Pour ce faire, Jean-Luc Warsmann, Bruno Le Roux et moi-même avons voulu nous inscrire dans la perspective tracée par les travaux de la mission et contribuer ainsi à l'établissement d'un cadre juridique approprié, garantissant la meilleure protection possible de la sécurité publique sans formalités excessives ni procédures trop lourdes pour nos concitoyens. Dans notre esprit, le législateur ne doit pas créer des formalités inutilement contraignantes pour nos concitoyens dès lors que d'autres voies permettent d'atteindre l'intérêt général. C'est d'ailleurs par souci de mesure que la commission des lois, sous l'autorité de son président et à l'initiative de votre rapporteur, a supprimé deux dispositions qui, réflexion faite, pouvaient apparaître excessives et sans bénéfice pour la sécurité publique : le certificat d'immatriculation des armes à feu proposé par l'article 4 de la proposition de loi originelle, et le délai de latence entre l'acquisition et la remise effective d'une arme prévu par l'article 7. Ces deux articles ont été supprimés par la commission. En effet, les problèmes soulevés par la mise en oeuvre de ces dispositifs pouvaient s'avérer complexes et, dans un domaine aussi particulier, il convenait de se garder de tout a priori.
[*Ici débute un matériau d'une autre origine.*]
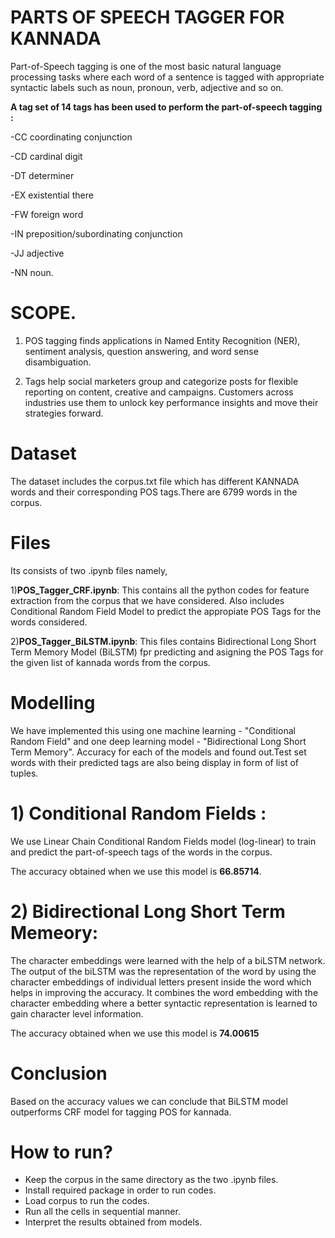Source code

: # PARTS OF SPEECH TAGGER FOR KANNADA
Part-of-Speech tagging is one of the most basic natural language processing tasks where each word of a sentence is tagged with appropriate syntactic labels such as noun, pronoun, verb, adjective and so on. 

**A tag set of 14 tags has been used to perform the part-of-speech tagging :**

-CC coordinating conjunction

-CD cardinal digit

-DT determiner

-EX existential there

-FW foreign word

-IN preposition/subordinating conjunction

-JJ adjective

-NN noun.

# SCOPE. 
1. POS tagging finds applications in Named Entity Recognition (NER), sentiment analysis, question answering, and word sense disambiguation.

2. Tags help social marketers group and categorize posts for flexible reporting on content, creative and campaigns. Customers across industries use them to unlock key performance insights and move their strategies forward.


# Dataset
The dataset includes the corpus.txt file which has different KANNADA words and their corresponding POS tags.There are 6799 words in the corpus.


# Files
Its consists of two .ipynb files namely,


1)**POS_Tagger_CRF.ipynb**:
This contains all the python codes for feature extraction from the corpus that we have considered. Also includes Conditional Random Field Model to predict the appropiate POS Tags for the words considered.

2)**POS_Tagger_BiLSTM.ipynb**:
This files contains Bidirectional Long Short Term Memory Model (BiLSTM) fpr predicting and asigning the POS Tags for the given list of kannada words from the corpus.

# Modelling
We have implemented this using one machine learning - "Conditional Random Field" and one deep learning model - "Bidirectional Long Short Term Memory". Accuracy for each of the models and found out.Test set words with their predicted tags are also being display in form of list of tuples.

# 1) Conditional Random Fields :

We use Linear Chain Conditional Random Fields model (log-linear) to train and predict the part-of-speech tags of the words in the corpus.

The accuracy obtained when we use this model is **66.85714**.


# 2) Bidirectional Long Short Term Memeory:

The character embeddings were learned with the help of a biLSTM network. The output of the biLSTM was the representation of the word by using the character embeddings of individual letters present inside the word which helps in improving the accuracy.
It combines the word embedding with the character embedding where a better syntactic representation is learned to gain character level information.

The accuracy obtained when we use this model is **74.00615**




# Conclusion
Based on the accuracy values we can conclude that BiLSTM model outperforms CRF model for tagging POS for kannada.




# How to run?
- Keep the corpus in the same directory as the two .ipynb files.
- Install required package in order to run codes.
- Load corpus to run the codes.
- Run all the cells in sequential manner.
- Interpret the results obtained from models.
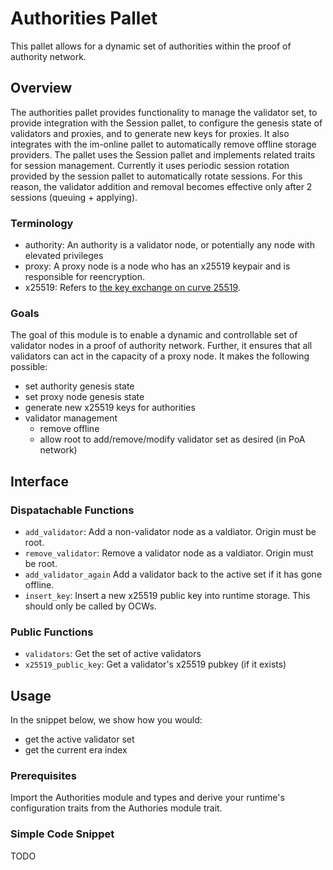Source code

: # Authorities Pallet
This pallet allows for a dynamic set of authorities within the proof of authority network.

## Overview 

The authorities pallet provides functionality to manage the validator set, to provide integration with the Session pallet, to configure the genesis state of validators and proxies, and to generate new keys for proxies. It also integrates with the im-online pallet to automatically remove offline storage providers. The pallet uses the Session pallet and implements related traits for session management. Currently it uses periodic session rotation provided by the session pallet to automatically rotate sessions. For this reason, the validator addition and removal becomes effective only after 2 sessions (queuing + applying).

### Terminology

* authority: An authority is a validator node, or potentially any node with elevated privileges
* proxy: A proxy node is a node who has an x25519 keypair and is responsible for reencryption.
* x25519: Refers to [the key exchange on curve 25519](https://cryptography.io/en/latest/hazmat/primitives/asymmetric/x25519/).

### Goals

The goal of this module is to enable a dynamic and controllable set of validator nodes in a proof of authority network. Further, it ensures that all validators can act in the capacity of a proxy node. It makes the following possible:

* set authority genesis state
* set proxy node genesis state
* generate new x25519 keys for authorities
* validator management
  * remove offline
  * allow root to add/remove/modify validator set as desired (in PoA network) 

## Interface

### Dispatachable Functions

* `add_validator`: Add a non-validator node as a valdiator. Origin must be root.
* `remove_validator`: Remove a validator node as a valdiator. Origin must be root.
* `add_validator_again` Add a validator back to the active set if it has gone offline.
* `insert_key`: Insert a new x25519 public key into runtime storage. This should only be called by OCWs.

### Public Functions

* `validators`: Get the set of active validators
* `x25519_public_key`: Get a validator's x25519 pubkey (if it exists)

## Usage

In the snippet below, we show how you would:

* get the active validator set
* get the current era index

### Prerequisites

Import the Authorities module and types and derive your runtime's configuration traits from the Authories module trait.

### Simple Code Snippet

TODO
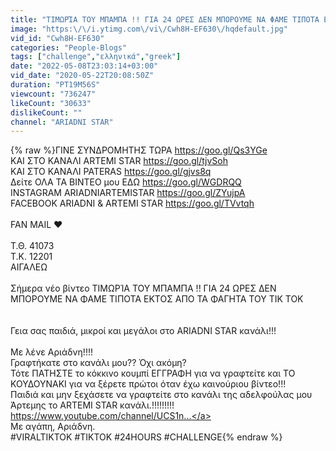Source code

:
 ```yaml
---
title: "ΤΙΜΩΡΊΑ ΤΟΥ ΜΠΑΜΠΑ !! ΓΙΑ 24 ΩΡΕΣ ΔΕΝ ΜΠΟΡΟΥΜΕ ΝΑ ΦΑΜΕ ΤΙΠΟΤΑ ΕΚΤΟΣ ΑΠΟ ΤΑ ΦΑΓΗΤΑ ΤΟΥ TIK TOK !!"
image: "https:\/\/i.ytimg.com\/vi\/Cwh8H-EF630\/hqdefault.jpg"
vid_id: "Cwh8H-EF630"
categories: "People-Blogs"
tags: ["challenge","ελληνικά","greek"]
date: "2022-05-08T23:03:14+03:00"
vid_date: "2020-05-22T20:08:50Z"
duration: "PT19M56S"
viewcount: "736247"
likeCount: "30633"
dislikeCount: ""
channel: "ARIADNI STAR"
---
```

{% raw %}ΓΙΝΕ ΣΥΝΔΡΟΜΗΤΗΣ ΤΩΡΑ <a rel="nofollow" target="blank" href="https://goo.gl/Qs3YGe">https://goo.gl/Qs3YGe</a><br />ΚΑΙ ΣΤΟ ΚΑΝΑΛΙ ARTEMI STAR <a rel="nofollow" target="blank" href="https://goo.gl/tjvSoh">https://goo.gl/tjvSoh</a><br />ΚΑΙ ΣΤΟ ΚΑΝΑΛΙ PATERAS  <a rel="nofollow" target="blank" href="https://goo.gl/gjvs8q">https://goo.gl/gjvs8q</a><br />Δείτε ΟΛΑ ΤΑ ΒΙΝΤΕΟ μου ΕΔΩ <a rel="nofollow" target="blank" href="https://goo.gl/WGDRQQ">https://goo.gl/WGDRQQ</a><br />INSTAGRAM ARIADNIARTEMISTAR <a rel="nofollow" target="blank" href="https://goo.gl/ZYujpA">https://goo.gl/ZYujpA</a><br />FACEBOOK  ARIADNI &amp; ARTEMI STAR <a rel="nofollow" target="blank" href="https://goo.gl/TVvtqh">https://goo.gl/TVvtqh</a><br /><br />FAN MAIL ❤<br /><br />Τ.Θ. 41073<br />Τ.Κ. 12201<br />ΑΙΓΑΛΕΩ <br /><br />Σήμερα νέο βίντεο ΤΙΜΩΡΊΑ ΤΟΥ ΜΠΑΜΠΑ !! ΓΙΑ 24 ΩΡΕΣ ΔΕΝ ΜΠΟΡΟΥΜΕ ΝΑ ΦΑΜΕ ΤΙΠΟΤΑ ΕΚΤΟΣ ΑΠΟ ΤΑ ΦΑΓΗΤΑ ΤΟΥ TIK TOK<br /><br /><br />Γεια σας παιδιά, μικροί και μεγάλοι στο ARIADNI STAR κανάλι!!! <br /><br />Με λένε Αριάδνη!!!!  <br />Γραφτήκατε στο κανάλι μου?? Όχι ακόμη?<br />Τότε ΠΑΤΗΣΤΕ το κόκκινο κουμπί ΕΓΓΡΑΦΗ για να γραφτείτε και ΤΟ ΚΟΥΔΟΥΝΑΚΙ για να ξέρετε πρώτοι όταν έχω καινούριου βίντεο!!!<br />Παιδιά και μην ξεχάσετε να γραφτείτε στο κανάλι της αδελφούλας μου Άρτεμης το ARTEMI STAR κανάλι.!!!!!!!!!<br /><a rel="nofollow" target="blank" href="https://www.youtube.com/channel/UCS1n...">https://www.youtube.com/channel/UCS1n...</a><br />Με αγάπη, Αριάδνη.<br />#VIRALTIKTOK #TIKTOK #24HOURS #CHALLENGE{% endraw %}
De fait, nous n'avons pas souhaité aborder ces questions de manière idéologique.

À ce propos, je souhaiterais dissiper tout malentendu concernant l'emploi, dans l'exposé des motifs, du mot « privilège » dont il a été fait une interprétation pour le moins excessive. Dans mon esprit – comme du reste dans celui des deux autres auteurs de la proposition de loi – ce terme n'impliquait nullement de réserver l'acquisition et la détention des armes à quelques-uns à l'image de ce qui se faisait jadis, sous l'Ancien Régime, où le port de l'épée constituait l'apanage des nobles appelés à verser leur sang au service du roi. Ce terme souligne, en revanche, la nature pour le moins très particulière de ces objets et la responsabilité aussi peu commune de ceux qui prétendent un jour en faire l'acquisition ; ce qui, de notre point de vue, justifie l'établissement de conditions strictes auxquelles ne peuvent pas nécessairement satisfaire tous nos concitoyens. À l'évidence, les armes ne sont pas des objets quelconques. Elles exigent un encadrement spécifique, conforme à un usage et à une puissance qui les distingue nécessairement des lanceurs et objets multiples utilisés dans le cadre d'activités de loisirs telles que le paintball ou l'airsoft. De même, notre texte manquerait sa cible s'il étendait démesurément le champ de la législation sur les armes à des objets qui n'en présentent que les apparences. Il nous faut, à la vérité, un dispositif simple et clair qui fixe les principes essentiels, évite toute distorsion ou incohérence et laisse au pouvoir réglementaire la possibilité de régler des questions plus ponctuelles dans le détail desquelles le législateur ne pourrait efficacement rentrer. Dans cette optique, je crois que nous pouvons parvenir à un dispositif équilibré non seulement compatible avec les obligations découlant pour la France de la directive européenne du 18 juin 1991, mais préservant également les spécificités du droit national.